FETAL TISSUE RESEARCH

Recently, the National Institutes of Health (NIH) issued restrictions on obtaining research grants using “fetal tissue” in order to qualify for federal funding.

It is important to note that “fetal research” is generally research that is performed using living fetuses either inside the uterus (in utero) or outside the uterus (ex utero). However, fetal research can also include embryos, which is the earliest stages after fertilization of an ovum by a sperm. In addition, the techniques can be invasive and noninvasive. Most importantly, the outcome has resulted in improved techniques of both in-vitro fertilization and embryo transfer, as well as major advances in the diagnosis and treatment of conditions that threaten the survival of fetuses and pregnant women.

On the other hand, “fetal tissue research” involves cells that are removed from dead fetuses to establish, among other purposes, cell lines or for use as transplantation material. These fetal tissue are obtained from an abortion, either elective, induced or spontaneous (natural). When fetal cells are cultured, they grow and multiply in laboratory dishes. These cells are used to test the efficacy of a drug and whether it causes damage to genetic material or to test the impact of infection. Because the cells continue to grow and multiply, a small number of cells can result in a huge quantity and thereby used as a source of more cell lines or for transplants. “Fetal tissue transplantation” has been more controversial because of legal, ethical and social issues, including the ownership of embryos.

In the 1950’s, fetal tissue research and the use of fetal cell lines produced a major medical breakthrough, the development of polio vaccine.  However, the earliest known use of fetal cells for transplantation occurred when a group of physicians transplanted fetal brain cells into a patient with Parkinson’s disease, which is a progressive disease in which cells degenerate and die. Since that time, many of the human experiments have been done outside the United States, seeking to determine whether transplanting fetal cells can reduce the effects of, if not ultimately cure, a variety of diseases, as well as neurological and blood disorders, including diabetes.

These newest restrictions will require all applications and renewals of grants to perform research that involves tissue collected from elective abortions must provide a detailed justification, documenting why no alternative methods could accomplish the same goals.  In addition,  there must be documentary evidence each woman who is involved first gave permission for her aborted fetus to be donated for biomedical research. Furthermore, the restrictions prohibit graduate and postdoctoral students who receive NIH training funds from “proposing fetal tissue research.”
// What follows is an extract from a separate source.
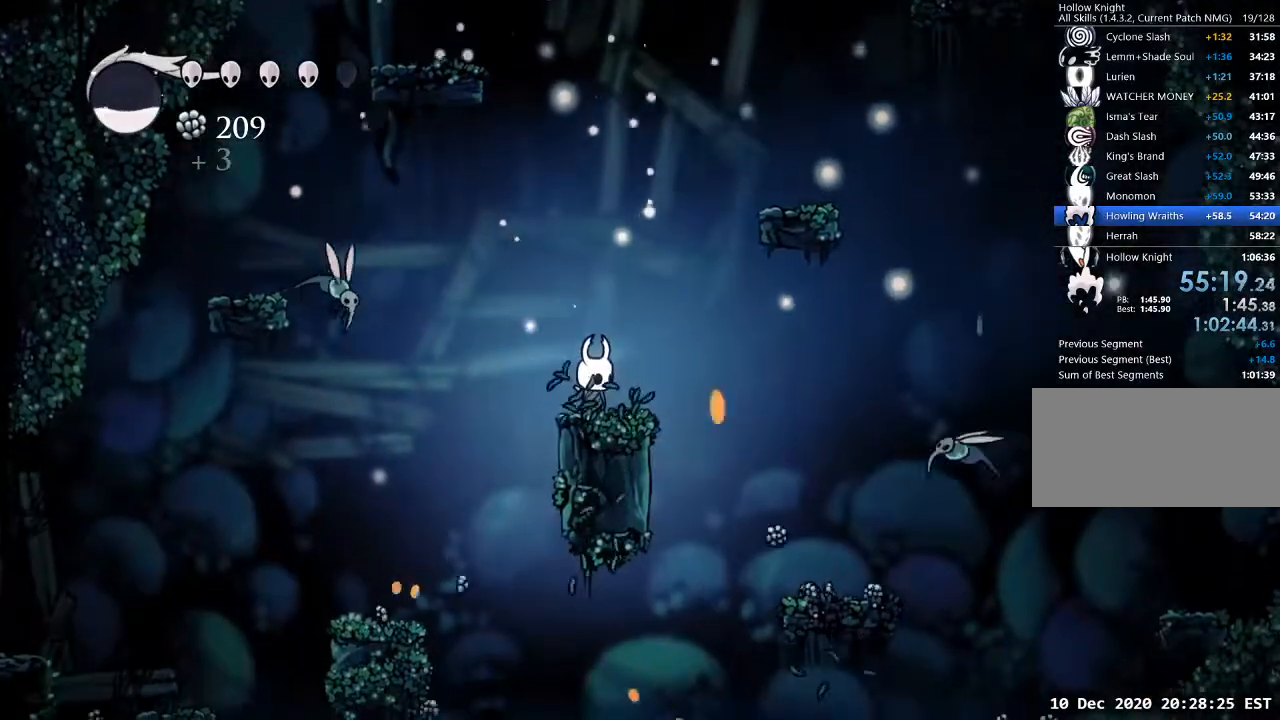
{"keys": ["d"], "events": [[433, "d", "down"]]}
This subject  remains highly controversial.

Opinions are polarized and naturally emotional, they continue to focus on highly charged religious, ethical, legal and social grounds. Those scientists in favor of fewer restrictions on fetal tissue research claim their studies with mice implanted with tissue from aborted fetuses have proven results, helping to better understand certain diseases as well as to develop therapies for cancer, HIV,  Parkinson’s disease, and the Zika virus.

Opponents argue stem cell research will take place on foreign soil if the ability of scientists to obtain NIH funding is limited. Others contend fetal tissue still needs to be harvested since the only way to make a comparative presentation requires a scientist seeking an NIH grant to document the lack of effective alternative research methods.